Toronto-based pop-rock quartet The Elwins – singer/guitarist Matt Sweeney, drummer Travis Stokl, guitarist/keyboardist Feurd, and bassist/singer Francesco Figliomeni – came together in 2006 near Newmarket, about an hour north of Toronto. After touring extensively behind 2012’s And I Thank You and 2015’s Play for Keeps, the four members developed a natural chemistry, which continues to propel (and challenge) their collaborative spirit on the band's third album, Beauty Community (2017). Play for Keeps notably helped garner the band a 2016 JUNO Award for Breakthrough Group of the Year with its first single, “So Down Low”, which amassed over 25 million audience impressions, peaked at #12 Alternative Rock, and was featured in a Canada-wide advertising campaign for Fido.

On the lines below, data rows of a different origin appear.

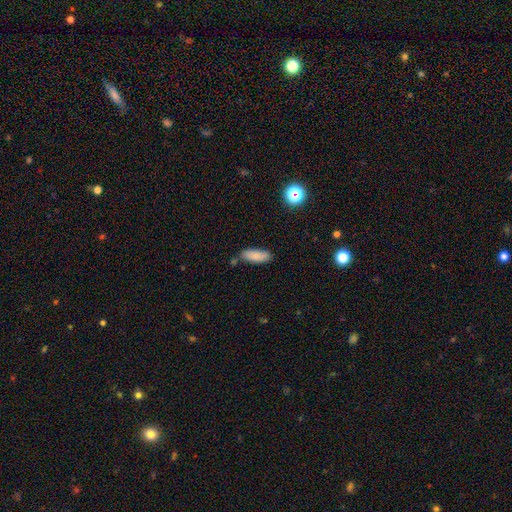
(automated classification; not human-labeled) A smooth galaxy with no disk features (82%) that is in between round and cigar-shaped (69%). Merging: none (70%).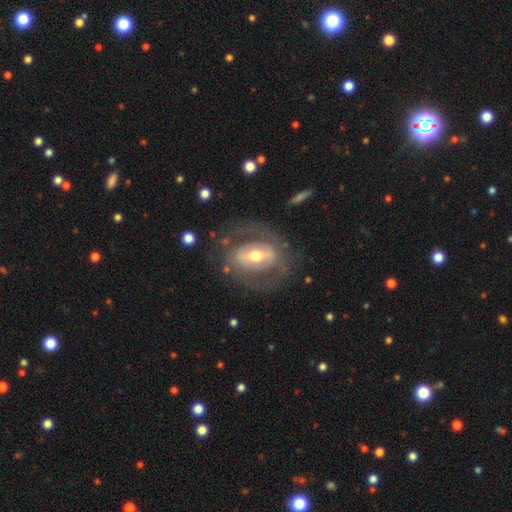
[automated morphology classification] type=featured or disk (69%); edge-on=no (93%); bar=strong (42%); spiral arms=no (61%); bulge=moderate (68%); merging=none (71%).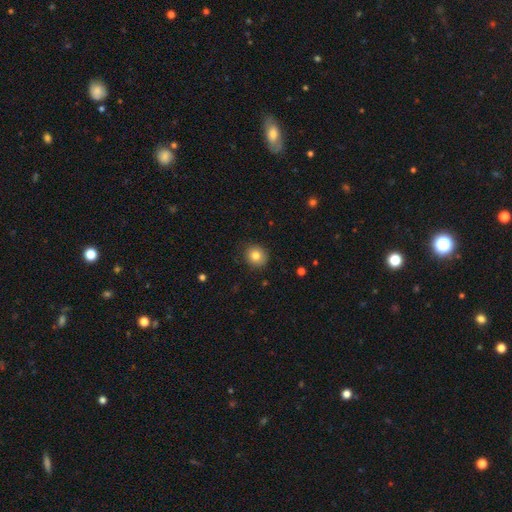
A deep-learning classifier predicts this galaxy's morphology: smooth_or_featured: smooth (p=0.80) [alt: star or artifact p=0.10]
how_rounded: round (p=0.81) [alt: in between p=0.18]
merging: none (p=0.86) [alt: minor disturbance p=0.11]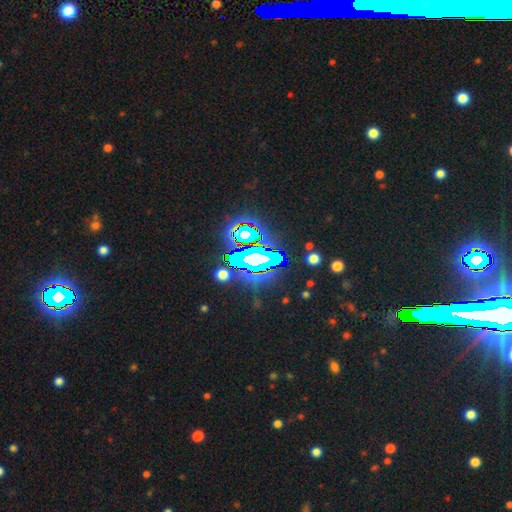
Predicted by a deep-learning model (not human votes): Q: Smooth or featured?
A: star or artifact (75%); runner-up: featured or disk (13%)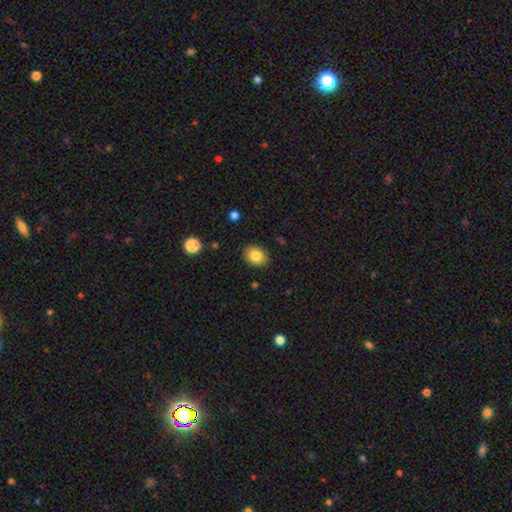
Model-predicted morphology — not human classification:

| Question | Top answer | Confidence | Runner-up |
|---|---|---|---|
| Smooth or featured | smooth | 83% | star or artifact (9%) |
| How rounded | in between | 52% | round (47%) |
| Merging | none | 89% | minor disturbance (8%) |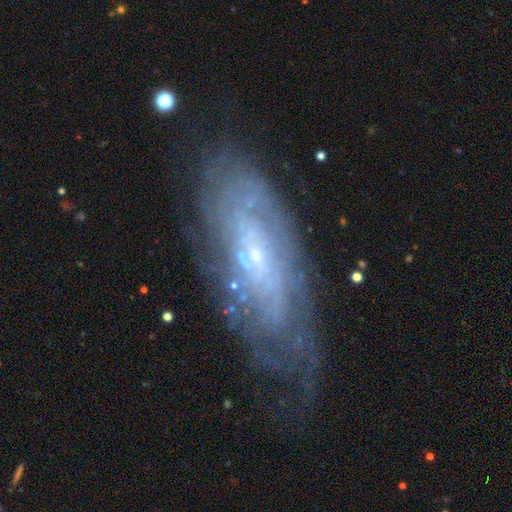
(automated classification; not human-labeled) Smooth or featured? Predicted: featured or disk (p=0.79). Edge-on disk? Predicted: no (p=0.87). Bar? Predicted: no (p=0.67). Spiral arms? Predicted: yes (p=0.85). Spiral winding? Predicted: tight (p=0.70). Spiral arm count? Predicted: can't tell (p=0.62). Bulge size? Predicted: small (p=0.84). Merging? Predicted: none (p=0.68).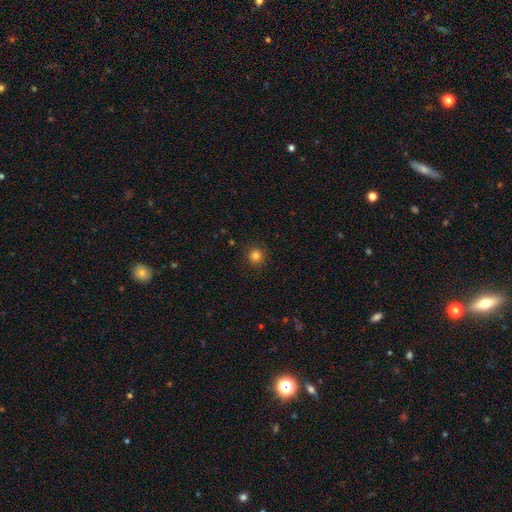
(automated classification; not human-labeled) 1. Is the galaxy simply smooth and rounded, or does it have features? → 83% smooth, 13% star or artifact, 5% featured or disk.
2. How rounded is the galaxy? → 92% round, 7% in between, 1% cigar-shaped.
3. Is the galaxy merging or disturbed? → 90% none, 7% minor disturbance, 2% major disturbance, 1% merger.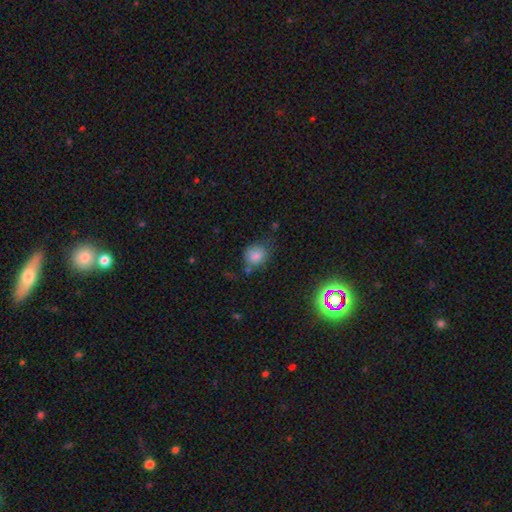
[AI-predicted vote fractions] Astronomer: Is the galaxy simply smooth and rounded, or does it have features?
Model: smooth — 80%.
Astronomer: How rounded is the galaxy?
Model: round — 71%.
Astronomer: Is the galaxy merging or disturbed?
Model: none — 63%.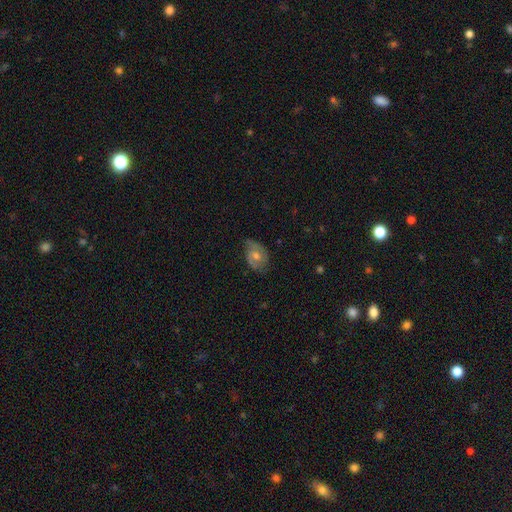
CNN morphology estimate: Smooth or featured: featured or disk — 61% (smooth — 29%)
Edge-on disk: no — 95% (yes — 5%)
Bar: no — 68% (weak — 27%)
Spiral arms: yes — 80% (no — 20%)
Bulge size: moderate — 65% (small — 26%)
Merging: none — 67% (minor disturbance — 24%)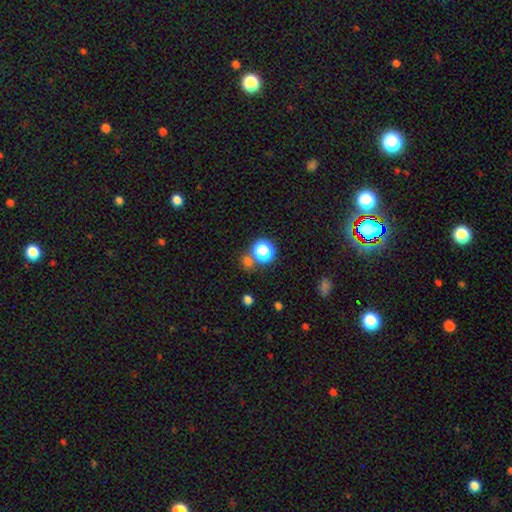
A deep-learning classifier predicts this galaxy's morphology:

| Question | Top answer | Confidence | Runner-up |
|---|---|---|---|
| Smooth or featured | star or artifact | 64% | smooth (27%) |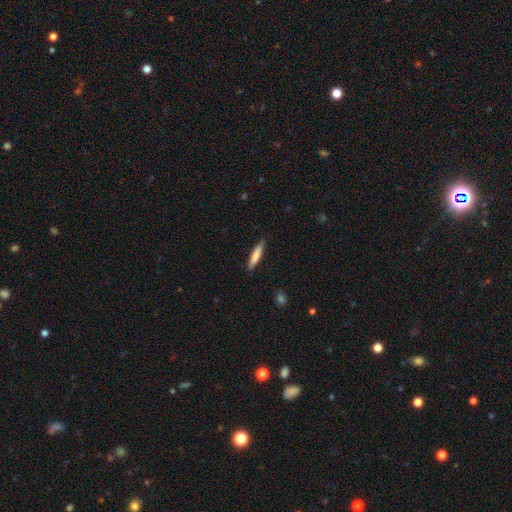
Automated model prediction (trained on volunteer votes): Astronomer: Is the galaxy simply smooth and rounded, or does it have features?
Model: smooth — 79%.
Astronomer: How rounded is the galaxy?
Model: cigar-shaped — 88%.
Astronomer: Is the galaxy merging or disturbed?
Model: none — 87%.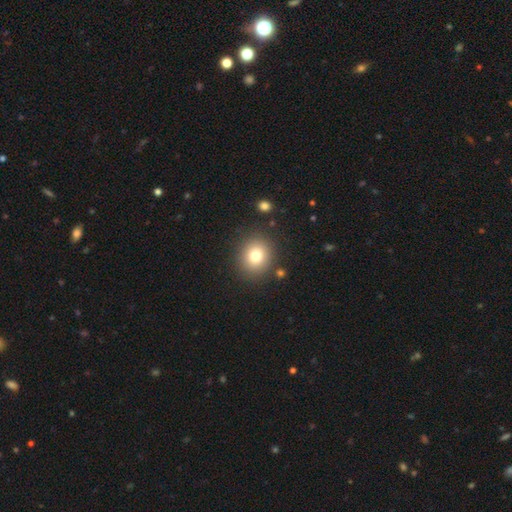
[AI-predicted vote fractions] Q: Smooth or featured?
A: smooth (77%); runner-up: star or artifact (12%)
Q: How rounded?
A: round (78%); runner-up: in between (21%)
Q: Merging?
A: none (87%); runner-up: minor disturbance (8%)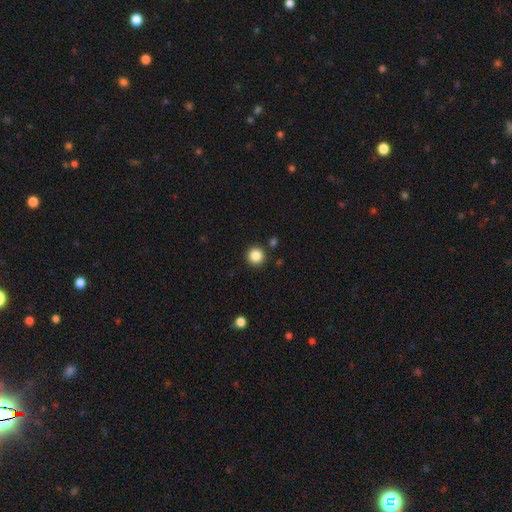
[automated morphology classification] Smooth or featured? Predicted: smooth (p=0.86). How rounded? Predicted: round (p=0.95). Merging? Predicted: none (p=0.90).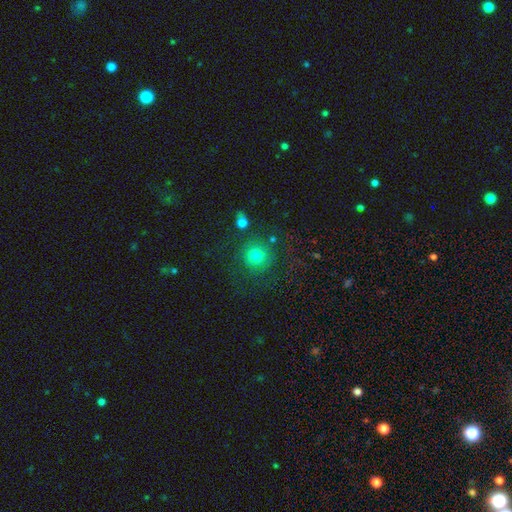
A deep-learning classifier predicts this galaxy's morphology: type=smooth (75%); roundness=round (93%); merging=none (75%).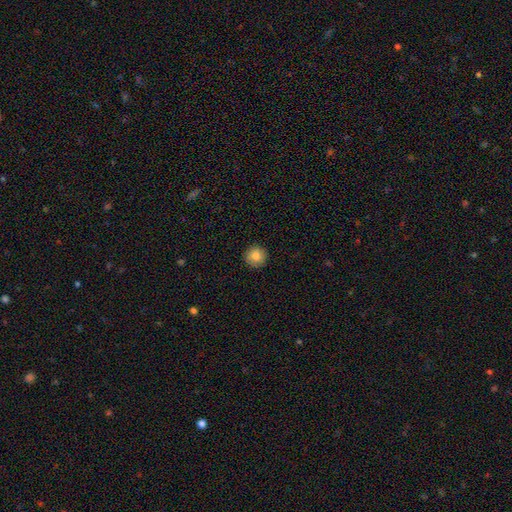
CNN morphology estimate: Smooth or featured? Predicted: smooth (p=0.84). How rounded? Predicted: round (p=0.94). Merging? Predicted: none (p=0.91).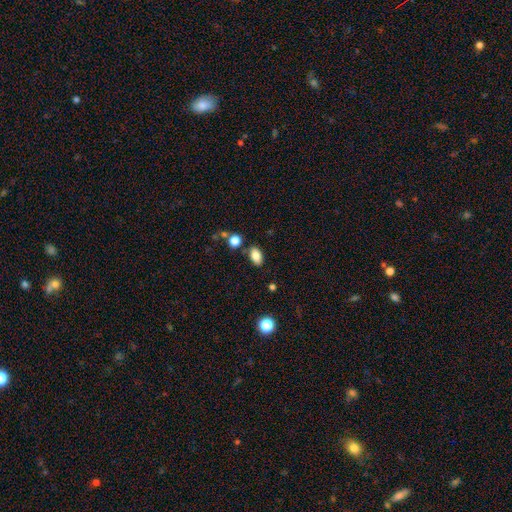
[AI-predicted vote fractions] Smooth or featured? Predicted: smooth (p=0.83). How rounded? Predicted: in between (p=0.89). Merging? Predicted: none (p=0.80).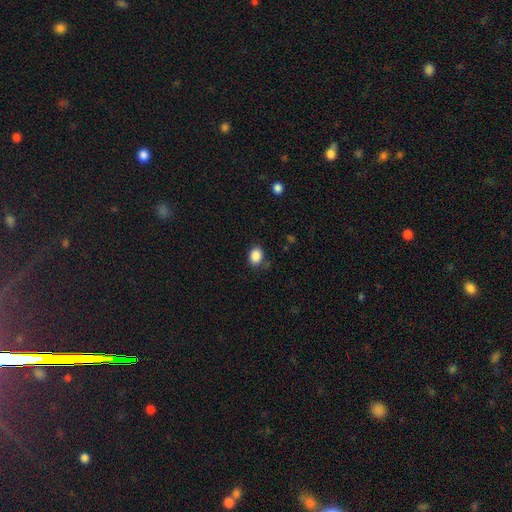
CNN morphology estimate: Q: Smooth or featured?
A: smooth (87%); runner-up: star or artifact (9%)
Q: How rounded?
A: in between (62%); runner-up: round (37%)
Q: Merging?
A: none (79%); runner-up: minor disturbance (15%)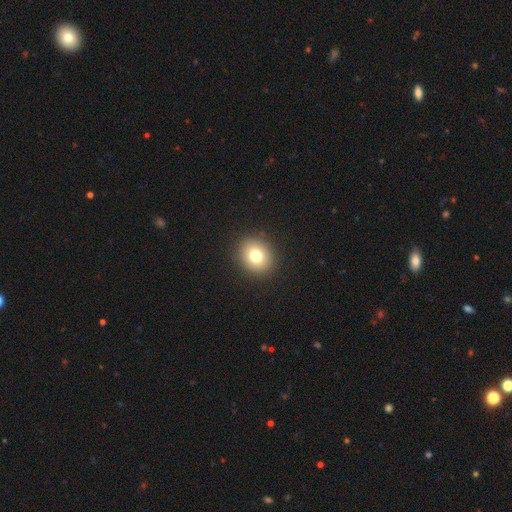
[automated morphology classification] smooth-or-featured: smooth: 78% | star or artifact: 11% | featured or disk: 11%
  how-rounded: round: 71% | in between: 28% | cigar-shaped: 1%
  merging: none: 91% | minor disturbance: 6% | major disturbance: 2% | merger: 1%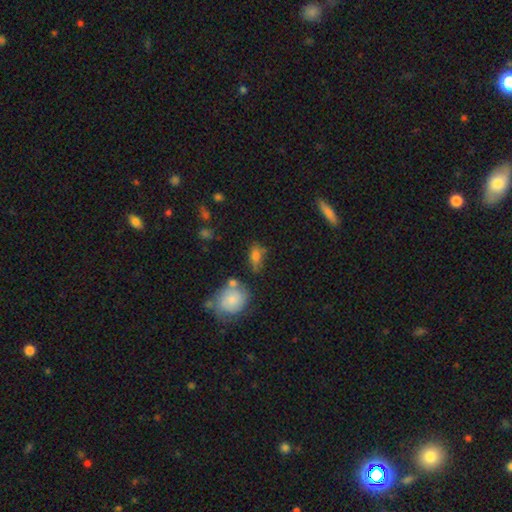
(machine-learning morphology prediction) This is likely a smooth galaxy (68%). How rounded: likely in between (75%). Merging: possibly none (53%).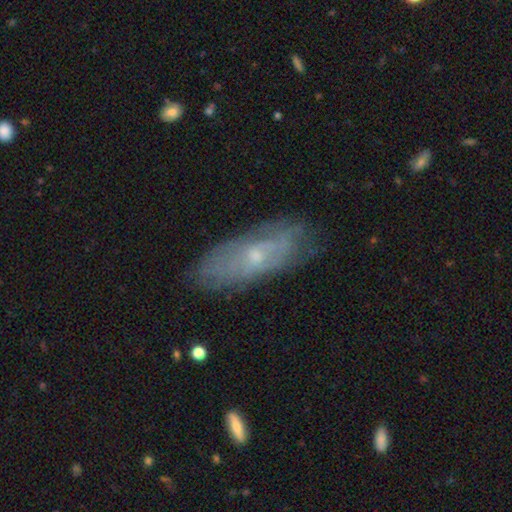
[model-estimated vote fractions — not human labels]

Says Elwins bassist Francesco Figliomeni, “Looking back, it kinda blows my mind thinking about all the different conversations we had about the new album and how much we supported each other through the process of making it. I guess it’s not exactly a surprise but a nice reminder that four different people with different tastes can come together and create something.” The Elwins had never entered the studio with so many songs before, each member coming in with strong material. An unspoken desire for more introspective ballads seemed to pervade each songwriter’s creative impulse, weirdly putting some pressure on the band to figure out what this record was all about. Experimentation led to new creative forays, including, unusually, an instrumental: “Your Very Own Beauty Community.”
There seems to be an overtly upbeat spirit to the songs and a sensitive, inquisitive sentiment within Beauty Community – a particularly refined and dynamic display of the band’s powerful pop songwriting chops. A close listen suggests that certain things are being processed; relationships, life, the sense of (and not) belonging. In the end, Beauty Community is the work of an experienced unit – a band of brothers who know when to push each other out of comfort zones. There’s plenty here for Elwins faithful to cling to but also tasteful explorations that shed new light on the band.